This page is for real life example bugs that we might like to do something useful with in TASS.
- MPICH
parameters are NPROCS and count For certain vaues, the recv count argument to an MPI_Sendrecv is negative. This is reduced to capture the essence of the bug. The original code is here: https://svn.mcs.anl.gov/repos/mpi/mpich2/trunk/src/mpi/coll/bcast.c
The method is MPIR_Bcast_scatter_doubling_allgather()
#include<stdlib.h>
#include<stdio.h>
#include<assert.h>
int NPROCS; /* Number of processes. 256 in the field failure */
int RANK; /* my rank. 0<=RANK<NPROCS. 254 in field failure */
void f(int count, int root) {
/* assume count >= 0 && 0<=root<NPROCS */
int nbytes=0, i, dst_tree_root, relative_dst, comm_size, rank, type_size;
int scatter_size, recv_offset, mask, relative_rank;
comm_size = NPROCS;
rank = RANK; /* anything in range 0..comm_size-1 */
relative_rank = (rank >= root) ? rank - root : rank - root + comm_size;
type_size = 4; /* 4 byte ints. Anything >0 */
nbytes = type_size * count;
scatter_size = (nbytes + comm_size - 1)/comm_size; /* ceiling division */
mask = 0x1; /* same as 1 in an unsigned format */
i = 0;
while (mask < comm_size) {
/* flip the i+1-th bit from the right. either add 2^i or subtract it */
/* same as: ((x/2^i)%2==0 ? x+2^i : x-2^i) */
relative_dst = relative_rank ^ mask;
/* 0 out the i right-most bits */
dst_tree_root = relative_dst >> i; /* int divide by 2^i */
dst_tree_root <<= i; /* multiply by 2^i */
recv_offset = dst_tree_root * scatter_size;
if (relative_dst < comm_size) {
int my_count = nbytes-recv_offset;
if (my_count < 0) {
printf("NPROCS=d, count=d, nbytes-recv_offset=%d\n",
NPROCS, RANK, count, i, my_count);
fflush(stdout);
}
}
mask <<= 1; /* mask=mask*2 */
i++;
}
}
int main(int argc, char* argv[]) {
int count = 3251;
int ROOT = 0;
for (NPROCS = 1; NPROCS <=256; NPROCS++) {
for (RANK=0; RANK<NPROCS; RANK++) {
f(count,ROOT);
}
}
return 0;
}
[6/1/10 2:37:43 PM] Tim Zirkel: so the problem is the nbytes-recv_offset?

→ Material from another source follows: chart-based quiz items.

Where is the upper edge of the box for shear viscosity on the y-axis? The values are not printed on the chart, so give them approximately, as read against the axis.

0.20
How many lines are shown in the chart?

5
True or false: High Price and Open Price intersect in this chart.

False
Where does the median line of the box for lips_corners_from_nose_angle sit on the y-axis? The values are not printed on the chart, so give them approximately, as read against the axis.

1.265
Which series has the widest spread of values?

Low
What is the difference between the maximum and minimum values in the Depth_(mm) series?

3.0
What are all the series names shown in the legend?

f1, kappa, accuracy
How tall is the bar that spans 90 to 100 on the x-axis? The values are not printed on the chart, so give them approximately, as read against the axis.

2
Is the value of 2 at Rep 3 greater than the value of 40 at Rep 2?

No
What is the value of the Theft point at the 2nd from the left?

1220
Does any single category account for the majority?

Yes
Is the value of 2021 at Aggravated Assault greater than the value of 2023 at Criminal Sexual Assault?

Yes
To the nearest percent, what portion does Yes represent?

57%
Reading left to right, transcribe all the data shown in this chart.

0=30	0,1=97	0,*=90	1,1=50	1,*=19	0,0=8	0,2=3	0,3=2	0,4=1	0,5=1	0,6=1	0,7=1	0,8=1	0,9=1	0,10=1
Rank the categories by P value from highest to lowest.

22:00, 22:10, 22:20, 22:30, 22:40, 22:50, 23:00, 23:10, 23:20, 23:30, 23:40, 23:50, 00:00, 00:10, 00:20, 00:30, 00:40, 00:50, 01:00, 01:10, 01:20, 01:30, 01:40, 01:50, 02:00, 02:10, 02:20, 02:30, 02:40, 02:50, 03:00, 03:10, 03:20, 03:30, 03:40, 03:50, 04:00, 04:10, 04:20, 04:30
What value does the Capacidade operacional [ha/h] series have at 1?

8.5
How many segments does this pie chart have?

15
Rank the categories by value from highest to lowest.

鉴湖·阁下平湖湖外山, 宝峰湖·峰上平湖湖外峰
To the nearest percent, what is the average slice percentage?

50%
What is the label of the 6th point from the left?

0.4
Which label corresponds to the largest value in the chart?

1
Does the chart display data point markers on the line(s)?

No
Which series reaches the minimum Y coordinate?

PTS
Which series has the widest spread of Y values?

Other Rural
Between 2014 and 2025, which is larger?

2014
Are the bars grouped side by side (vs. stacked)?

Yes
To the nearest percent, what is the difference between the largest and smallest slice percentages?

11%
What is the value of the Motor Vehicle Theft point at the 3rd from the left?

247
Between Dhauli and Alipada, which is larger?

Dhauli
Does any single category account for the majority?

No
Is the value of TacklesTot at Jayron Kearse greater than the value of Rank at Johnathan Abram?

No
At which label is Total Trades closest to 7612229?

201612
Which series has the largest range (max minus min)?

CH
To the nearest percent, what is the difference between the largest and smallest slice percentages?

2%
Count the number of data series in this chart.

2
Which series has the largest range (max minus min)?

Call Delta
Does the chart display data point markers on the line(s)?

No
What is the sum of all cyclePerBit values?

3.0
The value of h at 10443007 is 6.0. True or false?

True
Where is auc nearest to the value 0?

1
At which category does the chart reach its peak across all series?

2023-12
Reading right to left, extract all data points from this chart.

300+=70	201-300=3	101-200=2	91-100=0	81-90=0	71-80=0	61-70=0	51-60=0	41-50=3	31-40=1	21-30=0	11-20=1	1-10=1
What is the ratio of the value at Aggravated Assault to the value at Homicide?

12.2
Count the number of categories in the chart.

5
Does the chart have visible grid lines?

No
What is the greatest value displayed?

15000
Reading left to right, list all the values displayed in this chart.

[6/1/10 2:37:59 PM] Stephen Siegel: yeah, that is used as the argument to MPI_Sendrecv, as the recv count arg.
[6/1/10 2:40:12 PM] Stephen Siegel: the problem is all the bitwise operations
[6/1/10 2:40:40 PM] Stephen Siegel: i was trying to translate them to arithmetic ops
[6/1/10 2:43:52 PM] Stephen Siegel: So in the actual field failure, NPROCS was 256
[6/1/10 2:44:28 PM] Stephen Siegel: and the defect only manifests when 3201<=count<=3251 on rank 254
[6/1/10 2:44:41 PM] Stephen Siegel: Otherwise, the recv count is non-negative, so no failure
[6/1/10 2:47:22 PM] Stephen Siegel: Another interesting view of the defect: if you fix count at 3201, then you need at least 128 procs before the defect manifests
[6/1/10 2:47:57 PM] Stephen Siegel: I "know" that (pretty sure anyway) by writing a loop that goes over all possible values with count<=100000 or something like that.
[6/1/10 2:48:32 PM] Stephen Siegel: So if you fix any one of the parameters, it is a very specific range in the other parameter that you need to find to catch the bug.
[6/1/10 2:48:42 PM] Stephen Siegel: (Two parameters are NPROCS and count.)
[6/1/10 2:49:08 PM] Stephen Siegel: However, if you let both parameters be free, then you can catch the defect with NPROCS=6
[6/1/10 2:49:21 PM] Stephen Siegel: and count=something reasonably small, maybe 2
[6/1/10 2:49:39 PM] Stephen Siegel: But you need at least 6 procs, I think.